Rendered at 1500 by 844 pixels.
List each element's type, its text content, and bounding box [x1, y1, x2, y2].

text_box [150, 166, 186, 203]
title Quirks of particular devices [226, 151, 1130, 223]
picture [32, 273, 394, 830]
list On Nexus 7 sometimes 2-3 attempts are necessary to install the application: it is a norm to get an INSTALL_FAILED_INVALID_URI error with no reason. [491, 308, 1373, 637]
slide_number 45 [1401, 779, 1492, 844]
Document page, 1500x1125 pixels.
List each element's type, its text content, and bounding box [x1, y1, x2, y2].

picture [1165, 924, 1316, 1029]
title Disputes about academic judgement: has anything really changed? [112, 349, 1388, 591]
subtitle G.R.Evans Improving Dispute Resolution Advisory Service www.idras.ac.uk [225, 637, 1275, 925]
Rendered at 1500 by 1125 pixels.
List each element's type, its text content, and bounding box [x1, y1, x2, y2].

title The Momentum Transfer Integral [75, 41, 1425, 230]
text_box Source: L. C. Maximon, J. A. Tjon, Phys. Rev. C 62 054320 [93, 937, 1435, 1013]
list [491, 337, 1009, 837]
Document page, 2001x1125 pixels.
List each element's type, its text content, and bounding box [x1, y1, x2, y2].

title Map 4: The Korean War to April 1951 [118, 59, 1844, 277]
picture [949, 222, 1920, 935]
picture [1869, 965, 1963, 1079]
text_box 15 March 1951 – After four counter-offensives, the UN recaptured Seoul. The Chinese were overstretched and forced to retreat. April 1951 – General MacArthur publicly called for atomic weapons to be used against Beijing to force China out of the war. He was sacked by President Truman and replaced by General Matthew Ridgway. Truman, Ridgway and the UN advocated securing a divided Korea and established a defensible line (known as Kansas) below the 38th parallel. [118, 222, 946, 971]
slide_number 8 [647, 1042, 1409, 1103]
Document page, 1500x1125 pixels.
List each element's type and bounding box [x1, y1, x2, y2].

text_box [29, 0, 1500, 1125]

====================

* [What is required]
Could you copy every record above exactly as it stands?

* [Finished exercise]
Rendered at 1500 by 844 pixels.
List each element's type, its text content, and bounding box [x1, y1, x2, y2].

text_box [150, 166, 186, 203]
title Quirks of particular devices [226, 151, 1130, 223]
picture [32, 273, 394, 830]
list On Nexus 7 sometimes 2-3 attempts are necessary to install the application: it is a norm to get an INSTALL_FAILED_INVALID_URI error with no reason. [491, 308, 1373, 637]
slide_number 45 [1401, 779, 1492, 844]
Document page, 1500x1125 pixels.
List each element's type, its text content, and bounding box [x1, y1, x2, y2].

picture [1165, 924, 1316, 1029]
title Disputes about academic judgement: has anything really changed? [112, 349, 1388, 591]
subtitle G.R.Evans Improving Dispute Resolution Advisory Service www.idras.ac.uk [225, 637, 1275, 925]
Rendered at 1500 by 1125 pixels.
List each element's type, its text content, and bounding box [x1, y1, x2, y2].

title The Momentum Transfer Integral [75, 41, 1425, 230]
text_box Source: L. C. Maximon, J. A. Tjon, Phys. Rev. C 62 054320 [93, 937, 1435, 1013]
list [491, 337, 1009, 837]
Document page, 2001x1125 pixels.
List each element's type, its text content, and bounding box [x1, y1, x2, y2].

title Map 4: The Korean War to April 1951 [118, 59, 1844, 277]
picture [949, 222, 1920, 935]
picture [1869, 965, 1963, 1079]
text_box 15 March 1951 – After four counter-offensives, the UN recaptured Seoul. The Chinese were overstretched and forced to retreat. April 1951 – General MacArthur publicly called for atomic weapons to be used against Beijing to force China out of the war. He was sacked by President Truman and replaced by General Matthew Ridgway. Truman, Ridgway and the UN advocated securing a divided Korea and established a defensible line (known as Kansas) below the 38th parallel. [118, 222, 946, 971]
slide_number 8 [647, 1042, 1409, 1103]
Document page, 1500x1125 pixels.
List each element's type and bounding box [x1, y1, x2, y2].

text_box [29, 0, 1500, 1125]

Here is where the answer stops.